Not Choosing Unworthy Anymore

Doubt is a choice! Doubting I am worthy of Divine Love and grace is a choice. This is a choice available to me because of free will. I have heard this in many different ways over the years. My mind would even occasionally hear it and think, "Of course, we are all Divine so we have to be worthy." My mind would hold this extraordinary concept for a moment but just on the surface. Then it was gone and unworthy silently returned to the back of my mind. My emotional body was never on board. My emotions were certain that I was unworthy and of course I needed to doubt Divine Love. Doubt and unworthy were an everpresent pattern informing every experience.


Recently, I had a Yagya (sacred fire ceremony) and birthday call with Her Holiness Sai Maa.
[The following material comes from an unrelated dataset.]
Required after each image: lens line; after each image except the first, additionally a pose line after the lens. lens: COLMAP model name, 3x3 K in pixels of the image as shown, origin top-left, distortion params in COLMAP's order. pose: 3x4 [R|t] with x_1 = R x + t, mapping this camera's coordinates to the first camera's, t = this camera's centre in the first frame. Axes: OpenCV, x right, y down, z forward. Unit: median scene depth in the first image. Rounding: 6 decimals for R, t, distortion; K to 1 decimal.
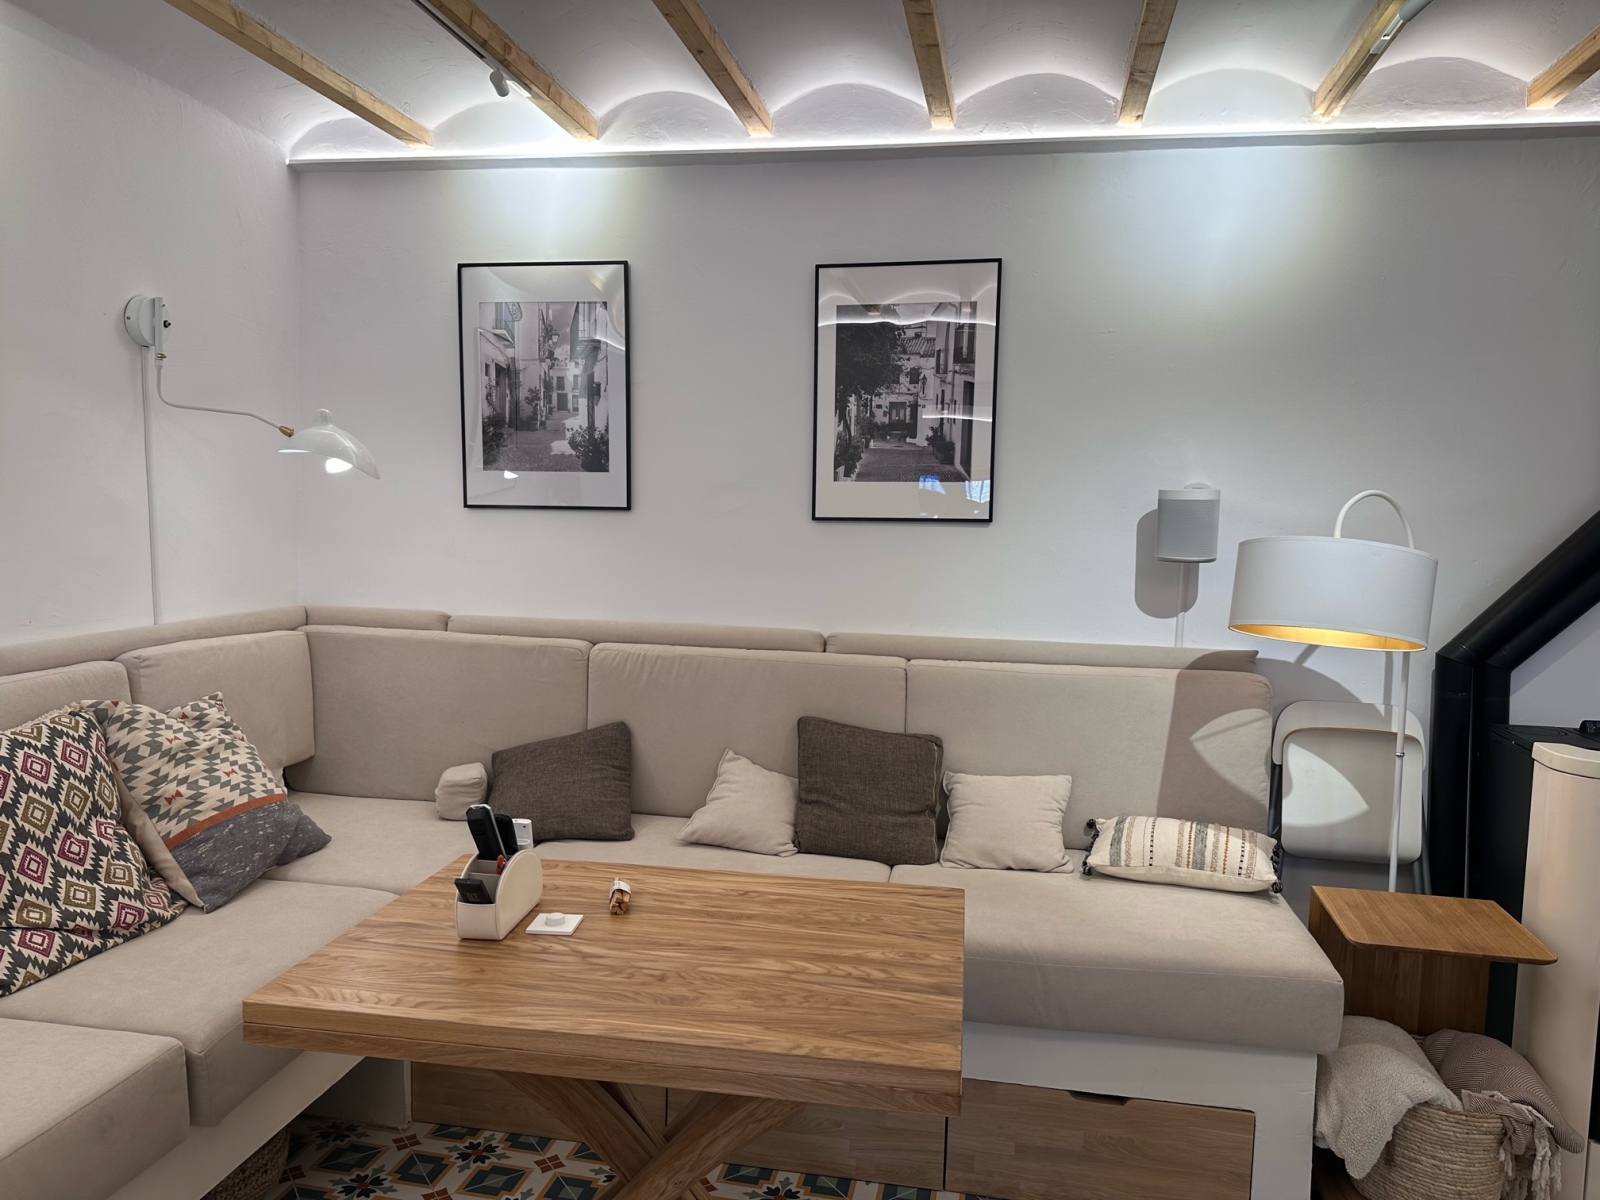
lens RADIAL K [[1117.6, 0, 802.8], [0, 1117.6, 619.5], [0, 0, 1]] dist [0.126837, -0.174762]
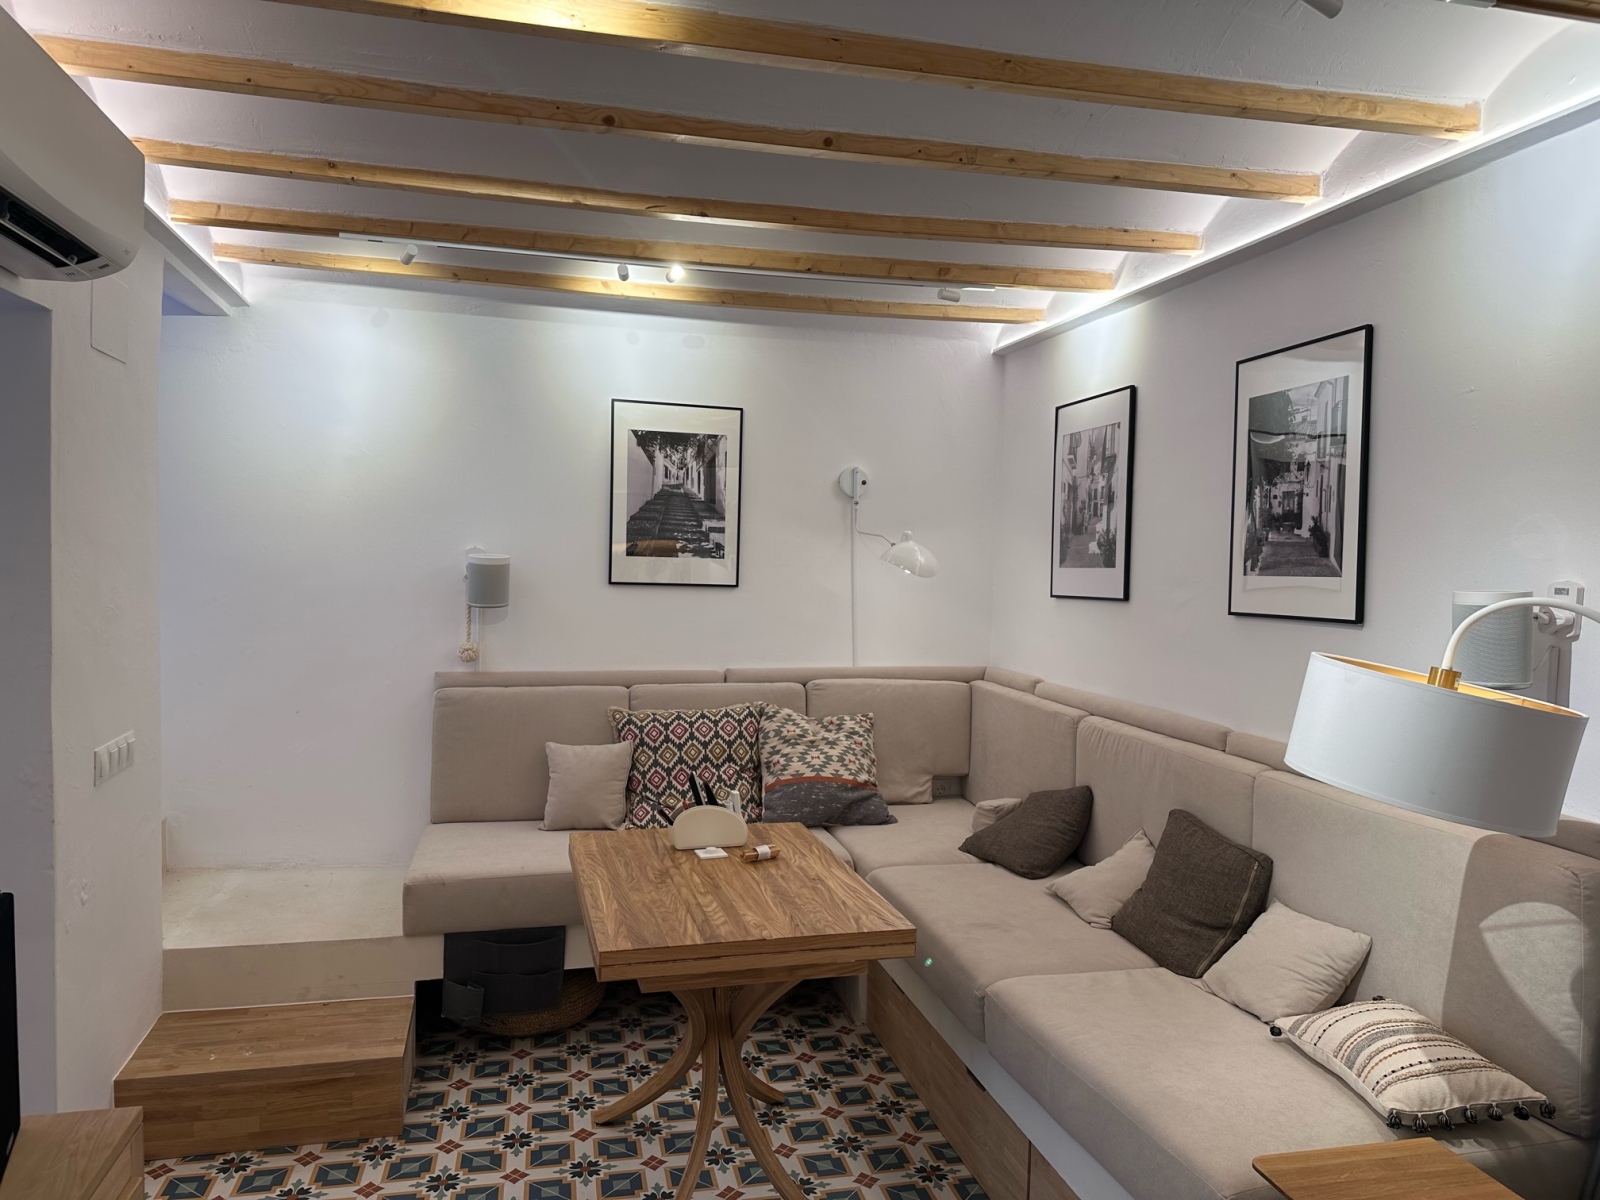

Over the last few years, I have had the fortune of receiving Sai Maa's grace and love. I participated in the Journey of Profound healing workshop. I emerged from that workshop on an accelerated path to freedom. I've been to Darshan a few times and I listen to her discourses frequently. From each encounter, I have had amazing transformative experiences. I had some understanding of the power of her Shakti and knew the extraordinary gift this call would be in my awakening.


But I never had a conversation with Sai Maa before this call. I wasn't sure what to expect. Unworthy reared its ugly head right from the beginning. I could barely speak. I was intimidated and sure I wouldn't be able to say anything 'right'. I breathed and let words come out without thinking. I was imagining who I would be in a year's time after working with the Yagya energy. I could see myself flowing with creation without trying, in devotion, and surrender. I could feel the Shakti activating that vision. In the next moment, she was describing the possibility of a re-boot of this incarnation. The activation of the energy of who I was born to be. And that is when doubt showed up. My breath stopped and my throat closed off. I doubted that it was possible. Doubted that I could accept the energy and manifest this new reality. Then she said, "Well, that's your choice. You have free will. If you want to chose doubt, you can do that." The words came through soaked in disappointment in a way that only a Guru can do.


In that instant, I was shocked into knowing the truth of it. I knew in every cell of my body, in my ethereal field, emotional field, and mental field. I knew that the ever-present doubt that I believed to be inevitable is a CHOICE. And therefore also the root of it, unworthy. Right then I was done with it. I was done choosing doubt. I was done choosing feeling unworthy. When the call ended, I was on my feet, no thought, no planning. I was in front of my altar doing an unbinding ritual. Calling on the Goddess, the ground of all being and full of Sai Maa's Shakti, I cut myself free from the light-sucking grid of energy that 'everyone is unworthy'. The grid of doubt and unworthy reinforced by so many experiences century after century after century. With scissors in hand, I cut the strands of doubt that were sticking to every part of me. I cut myself free. I was free to choose anew. With the wondrous gift free will can be, I chose freedom. And I choose it anew every day.


I choose I AM. I AM Divine. I claim and own the power and joy that is my birthright. I choose to be love, Divine Love. I choose to accept my strength and receive the gifts of life with grace and gratitude. I choose to live the light. And I know that I am worthy of it.